M. Jean-François Mancel est convenu qu'une meilleure répartition des tâches familiales serait de nature à favoriser l'engagement des femmes dans la vie politique, notant cependant qu'elle se heurtait encore à la réticence des hommes. Il a également observé que les femmes exerçant des fonctions électives étaient naturellement beaucoup plus réservées sur des mesures volontaristes que les simples militantes aspirant à ces fonctions.

Mme Nelly Olin, président, en se référant à son parcours personnel, a fait valoir qu'être une femme n'était pas nécessairement un handicap dans une carrière politique. Elle a avant tout jugé primordial que les femmes manifestent leurs compétences.

Jugeant que l'émancipation des femmes passait au premier chef par le travail, M. Lucien Lanier a souhaité plus d'égalité entre les hommes et les femmes dans ce domaine. Il a en revanche considéré qu'en politique, si des mesures de sensibilisation étaient envisageables, il ne fallait surtout pas mettre « la loi avant les boeufs » mais faire confiance à l'évolution de la société.

Rappelant que, de façon générale, il fallait aujourd'hui faire « moins de textes et mieux les faire », M. Jean-François Mancel a admis qu'il était effectivement préférable de faire confiance aux partis politiques, tout en souhaitant une véritable accélération des évolutions actuelles.

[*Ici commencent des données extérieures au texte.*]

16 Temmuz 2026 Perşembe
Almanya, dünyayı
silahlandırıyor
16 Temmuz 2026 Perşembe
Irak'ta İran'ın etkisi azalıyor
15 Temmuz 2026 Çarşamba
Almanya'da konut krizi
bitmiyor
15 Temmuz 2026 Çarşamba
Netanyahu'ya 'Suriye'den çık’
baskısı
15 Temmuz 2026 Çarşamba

Il a espéré à cet égard que, sur deux élections législatives, le RPR atteigne environ 50 % de femmes élues à l'Assemblée nationale.

M. Philippe Richert, rapporteur, a émis des doutes sur la possibilité pour le RPR d'atteindre ce résultat en si peu de temps, compte tenu du faible nombre des sièges disponibles en raison du poids des sortants masculins. Il est toutefois convenu que l'évolution de l'opinion publique et la mobilisation récente des partis politiques permettaient d'espérer une réelle progression. Il a estimé que, dans ces conditions, la question était de savoir quels moyens étaient à mettre en oeuvre pour accélérer le mouvement.

M. Jean-Louis Lorrain a fait observer que l'image actuelle du monde politique pouvait présenter peu d'attrait pour les femmes et qu'à l'inverse, une meilleure représentation des femmes pouvait améliorer l'image de la classe politique dans l'opinion publique.

M. Jean-François Mancel a conclu en observant qu'une rénovation des pratiques politiques et du fonctionnement de notre démocratie tout entière lui paraissait indispensable à l'aube du XXIè siècle, faute de quoi non seulement les femmes mais aussi les hommes risqueraient fort de se détourner de la politique, ajoutant qu'à ses yeux, une meilleure représentation des femmes dans la vie publique pouvait contribuer à cette rénovation.